Software Is Getting More Stable

Ten years ago it seemed that computer software would always be unreliable. We had just gone through 20 years of dizzying improvements in capabilities, but computers were as buggy as ever. Now that is changing, with software developers focusing more on safety and reliability and slowing down the drive to add new features.

I noticed this today when I was researching a subject and the Firefox browser I was using froze up. I had seen this many times before. For a moment I thought the browser would crash — but if it did, it would be the first time in nearly a year, I realized. In fact, the browser did recover after a few minutes, and everything was normal again after I closed the malformed web page that was causing the problem. But this reminded of the way web browsers used to crash every day. I would see Firefox freeze up and crash about twice a day, and the leading browser of that time, Internet Explorer, was even more crash-prone.

The world avoided a billion crashes a day just by switching from Internet Explorer to more stable software, but Firefox is a better example of the trend toward software stability. Firefox went through a four-year period of rapid feature development pointed toward an effort to create a stripped-down mobile operating system based on the browser. That effort ultimately failed. Though the changes in Firefox were welcome and needed, during that period Firefox became so unreliable it lost its reputation as the go-to browser. After the operating system project was cancelled and with new management in place, Firefox developers focused most of their efforts on creating a better browser. Firefox users saw incremental improvements in stability. There were fewer glitches and crashes — not a lot fewer at first, but enough to make users grateful for the change in focus. The software errors became gradually less frequent, but so slowly that when the crashes stopped altogether, it took me until now to notice.

It is a similar story in a wide range of software. The changes were almost too gradual to notice but add up over time to much more stable software than we had a decade ago. On the Internet it is not just the browsers that have better coding, but also the web pages and the web servers that deliver them. I wrote a few months ago about how the Internet did not see many major crashes or outages on Cyber Monday 2016, and this was partly the effect of more stable server software that, if I can put it this way, kept its composure when faced with unexpected loads. Mobile apps, games, and e-commerce have all seen big gains in reliability, especially in the last five years.

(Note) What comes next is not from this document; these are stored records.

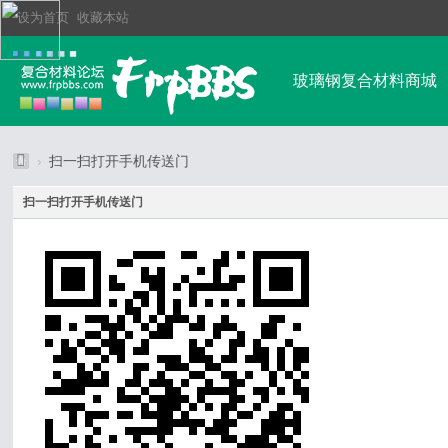
设为首页
收藏本站
玻璃钢复合材料商城
玻璃钢行业资讯
›
扫一扫打开手机传送门
F
排行榜
其他高强
扫一扫打开手机传送门
R
P
玻
璃
钢
复
合
材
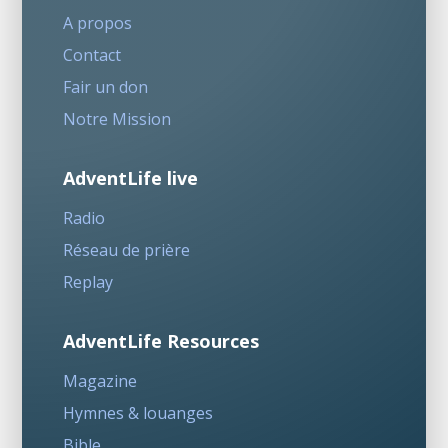
A propos
Contact
Fair un don
Notre Mission
AdventLife live
Radio
Réseau de prière
Replay
AdventLife Resources
Magazine
Hymnes & louanges
Bible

This leaves database, office automation, and medical software as the three main categories that are still truly glitchy, but I expect those too will come around in the next five years — perhaps ten in the case of medical software.

There are changes I could point to in software development tools, testing procedures, and developer culture, but I believe the real story is simply that good writing, including the work of creating software, takes time and attention. In the rush to add capabilities, it is inevitable that mistakes are made, but most of the major software categories we depend upon are now getting the degree of attention they deserve, so that the mistakes are fixed faster than before.

Take a day to notice the way most software you use has become reasonably reliable in the last few years. It’s progress worth celebrating.